I like setting boundaries in life--whether its dating or business----- because it works 90% of the time ----and at the very least keeps your self-esteem and dignity intact. I value my personal boundaries, dignity, and self esteem over sex/beautiful girl.
I may be uptight sometimes, but use it to my advantage in a situations when its warranted.
Example 1 date. My instinct was to dump this cvnt flat and let her deal with the mess left behind. She wasn't complimenting me, she was negging me, trying to act cool and trying to get the upperhand on me. She was a jerk, but I became a bigger jerk by pulling the "trigger" and walking out.
I was uptight because I sensed she didn't "wasn't feeling" it with me. I sensed it.
She didn't sell me and I didn't sell her. It was break even.
I didn't get laid, but kept my dignity intact. The key is to listen "between the lines." What is really being said and watch their actions.

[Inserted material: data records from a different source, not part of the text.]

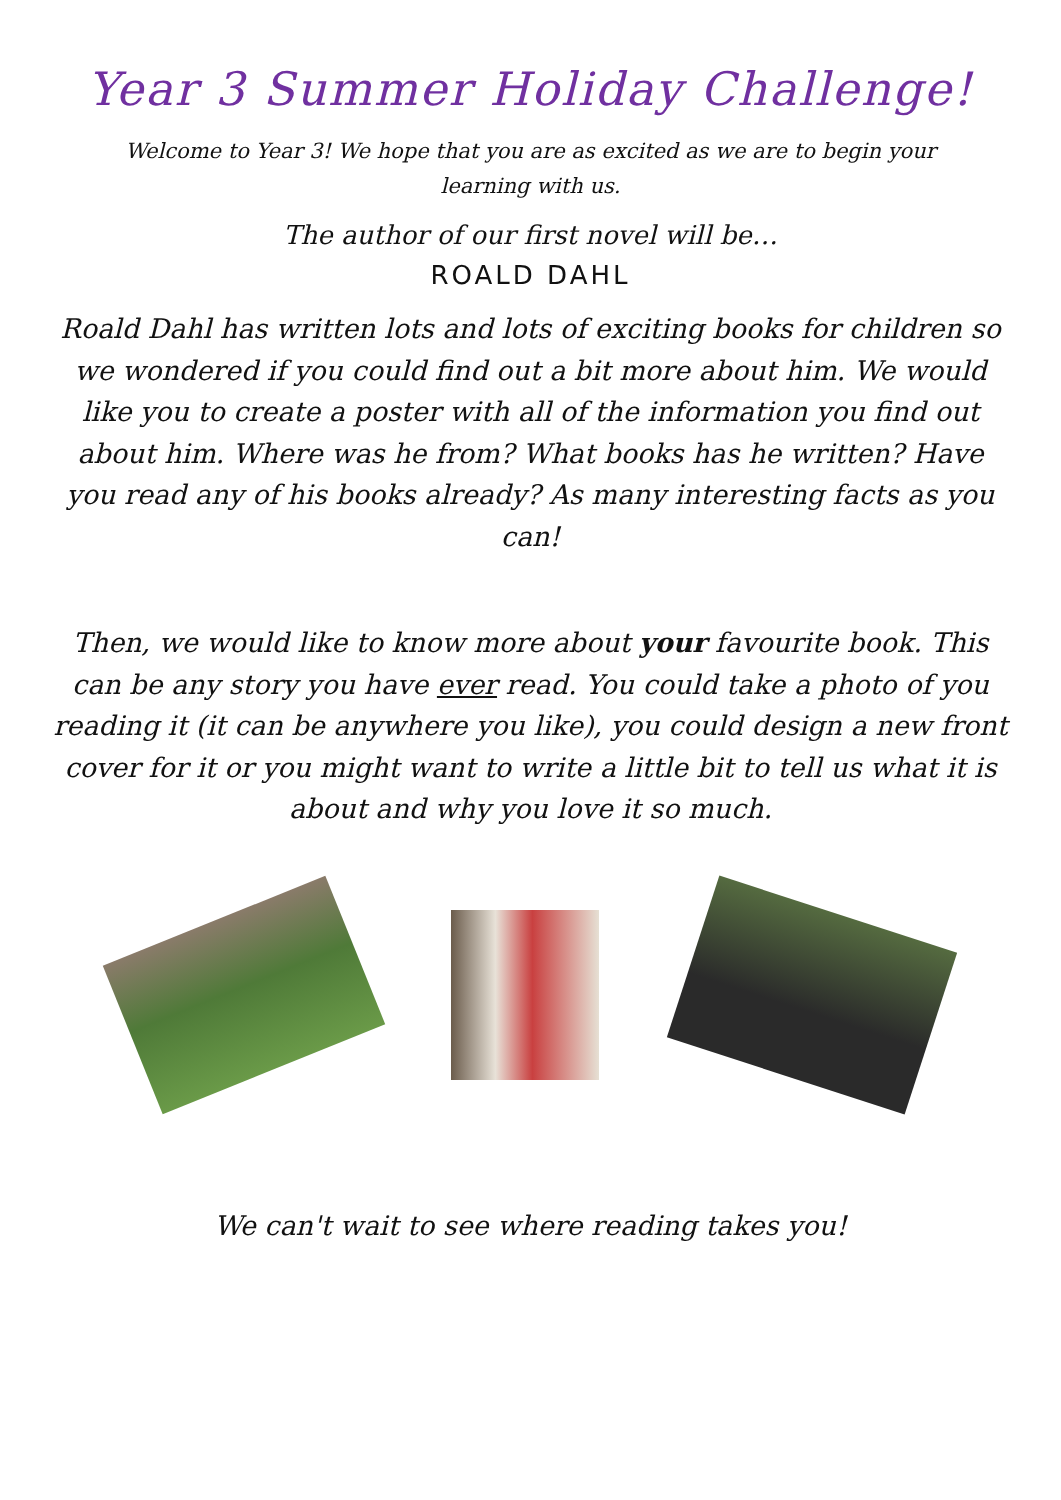Year 3 Summer Holiday Challenge!
Welcome to Year 3! We hope that you are as excited as we are to begin your learning with us.
The author of our first novel will be…
ROALD DAHL
Roald Dahl has written lots and lots of exciting books for children so we wondered if you could find out a bit more about him. We would like you to create a poster with all of the information you find out about him. Where was he from? What books has he written? Have you read any of his books already? As many interesting facts as you can!
Then, we would like to know more about your favourite book. This can be any story you have ever read. You could take a photo of you reading it (it can be anywhere you like), you could design a new front cover for it or you might want to write a little bit to tell us what it is about and why you love it so much.
We can't wait to see where reading takes you!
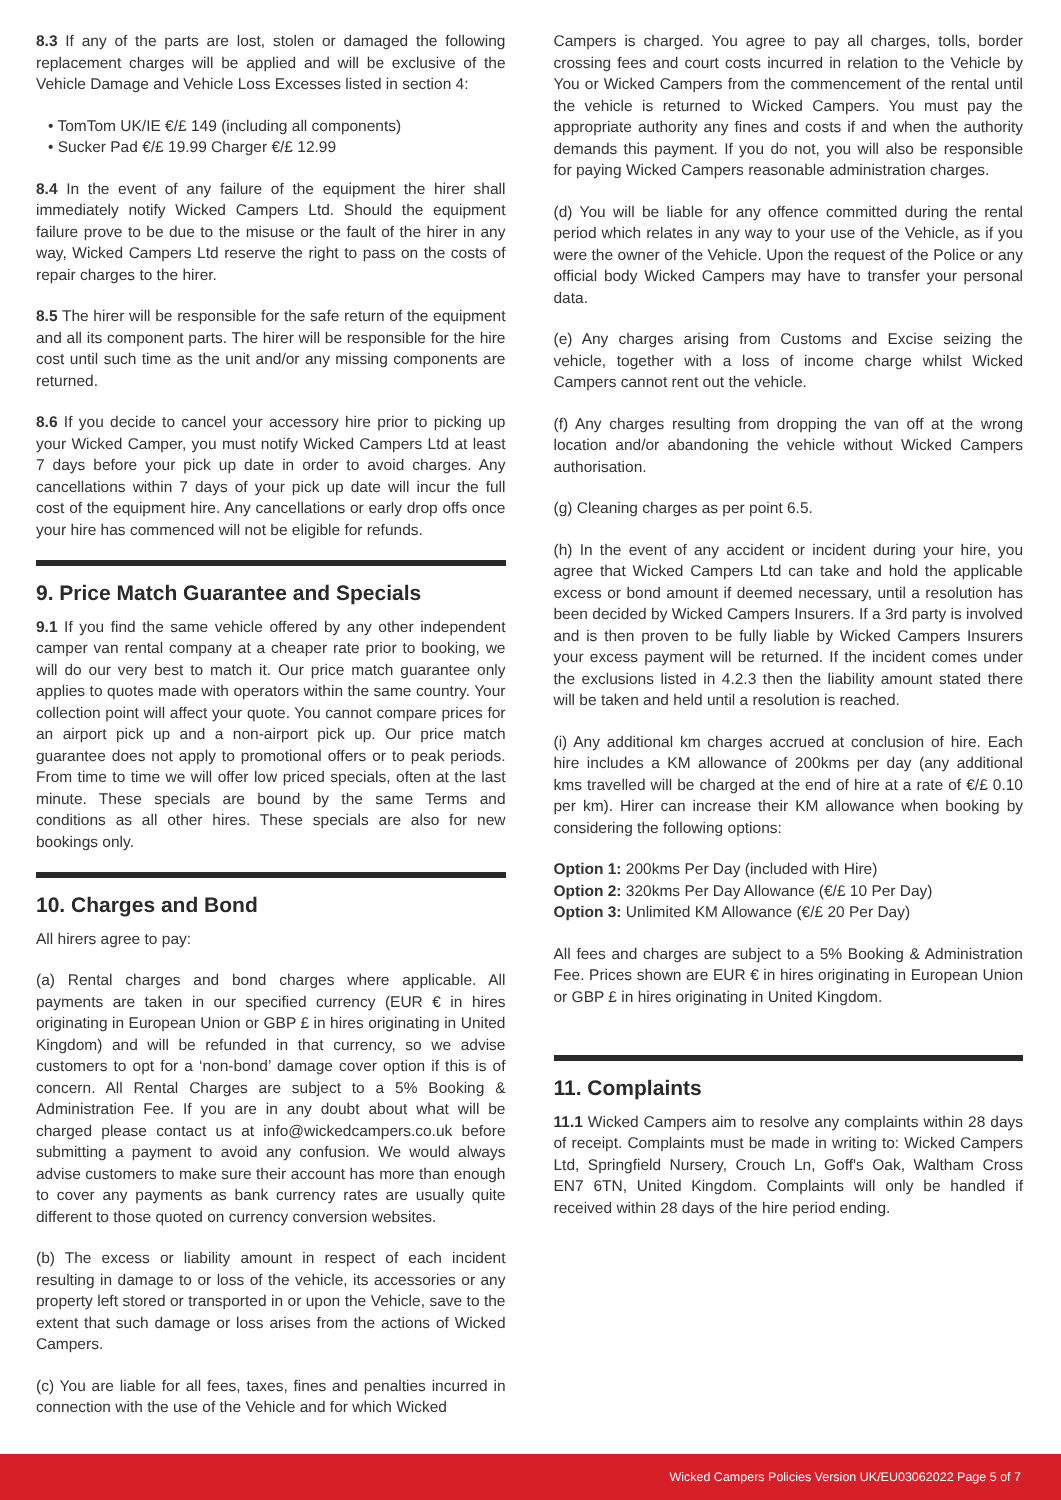8.3 If any of the parts are lost, stolen or damaged the following replacement charges will be applied and will be exclusive of the Vehicle Damage and Vehicle Loss Excesses listed in section 4:
• TomTom UK/IE €/£ 149 (including all components)
• Sucker Pad €/£ 19.99 Charger €/£ 12.99
8.4 In the event of any failure of the equipment the hirer shall immediately notify Wicked Campers Ltd. Should the equipment failure prove to be due to the misuse or the fault of the hirer in any way, Wicked Campers Ltd reserve the right to pass on the costs of repair charges to the hirer.
8.5 The hirer will be responsible for the safe return of the equipment and all its component parts. The hirer will be responsible for the hire cost until such time as the unit and/or any missing components are returned.
8.6 If you decide to cancel your accessory hire prior to picking up your Wicked Camper, you must notify Wicked Campers Ltd at least 7 days before your pick up date in order to avoid charges. Any cancellations within 7 days of your pick up date will incur the full cost of the equipment hire. Any cancellations or early drop offs once your hire has commenced will not be eligible for refunds.
9. Price Match Guarantee and Specials
9.1 If you find the same vehicle offered by any other independent camper van rental company at a cheaper rate prior to booking, we will do our very best to match it. Our price match guarantee only applies to quotes made with operators within the same country. Your collection point will affect your quote. You cannot compare prices for an airport pick up and a non-airport pick up. Our price match guarantee does not apply to promotional offers or to peak periods. From time to time we will offer low priced specials, often at the last minute. These specials are bound by the same Terms and conditions as all other hires. These specials are also for new bookings only.
10. Charges and Bond
All hirers agree to pay:
(a) Rental charges and bond charges where applicable. All payments are taken in our specified currency (EUR € in hires originating in European Union or GBP £ in hires originating in United Kingdom) and will be refunded in that currency, so we advise customers to opt for a ‘non-bond’ damage cover option if this is of concern. All Rental Charges are subject to a 5% Booking & Administration Fee. If you are in any doubt about what will be charged please contact us at info@wickedcampers.co.uk before submitting a payment to avoid any confusion. We would always advise customers to make sure their account has more than enough to cover any payments as bank currency rates are usually quite different to those quoted on currency conversion websites.
(b) The excess or liability amount in respect of each incident resulting in damage to or loss of the vehicle, its accessories or any property left stored or transported in or upon the Vehicle, save to the extent that such damage or loss arises from the actions of Wicked Campers.
(c) You are liable for all fees, taxes, fines and penalties incurred in connection with the use of the Vehicle and for which Wicked
Campers is charged. You agree to pay all charges, tolls, border crossing fees and court costs incurred in relation to the Vehicle by You or Wicked Campers from the commencement of the rental until the vehicle is returned to Wicked Campers. You must pay the appropriate authority any fines and costs if and when the authority demands this payment. If you do not, you will also be responsible for paying Wicked Campers reasonable administration charges.
(d) You will be liable for any offence committed during the rental period which relates in any way to your use of the Vehicle, as if you were the owner of the Vehicle. Upon the request of the Police or any official body Wicked Campers may have to transfer your personal data.
(e) Any charges arising from Customs and Excise seizing the vehicle, together with a loss of income charge whilst Wicked Campers cannot rent out the vehicle.
(f) Any charges resulting from dropping the van off at the wrong location and/or abandoning the vehicle without Wicked Campers authorisation.
(g) Cleaning charges as per point 6.5.
(h) In the event of any accident or incident during your hire, you agree that Wicked Campers Ltd can take and hold the applicable excess or bond amount if deemed necessary, until a resolution has been decided by Wicked Campers Insurers. If a 3rd party is involved and is then proven to be fully liable by Wicked Campers Insurers your excess payment will be returned. If the incident comes under the exclusions listed in 4.2.3 then the liability amount stated there will be taken and held until a resolution is reached.
(i) Any additional km charges accrued at conclusion of hire. Each hire includes a KM allowance of 200kms per day (any additional kms travelled will be charged at the end of hire at a rate of €/£ 0.10 per km). Hirer can increase their KM allowance when booking by considering the following options:
Option 1: 200kms Per Day (included with Hire)
Option 2: 320kms Per Day Allowance (€/£ 10 Per Day)
Option 3: Unlimited KM Allowance (€/£ 20 Per Day)
All fees and charges are subject to a 5% Booking & Administration Fee. Prices shown are EUR € in hires originating in European Union or GBP £ in hires originating in United Kingdom.
11. Complaints
11.1 Wicked Campers aim to resolve any complaints within 28 days of receipt. Complaints must be made in writing to: Wicked Campers Ltd, Springfield Nursery, Crouch Ln, Goff's Oak, Waltham Cross EN7 6TN, United Kingdom. Complaints will only be handled if received within 28 days of the hire period ending.
Wicked Campers Policies Version UK/EU03062022 Page 5 of 7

Example 2 date. My date a few months ago. She sold herself to me. She made me laugh, she bought me a shot, but I kept the bar tab separate from hers. I cracked a few jokes and one-liners, I told her a few entertaining stories, I was engaged in the conversation, was friendly, but not overly enthusiastic. She was engaged and friendly. I was relaxed and light-hearted--not mean or deep. Kind of serious when I first met her though. I didn't smile much. Just smirked.
At the end of the night she granted me three wishes..I told her exactly what I wanted.(smiled then)
She gave me the best sex at the end of the date and I didn't have to buy her drinks or anything.
Some women are into you and some aren't. But I believe someone ALWAYS gets sold. She got sold.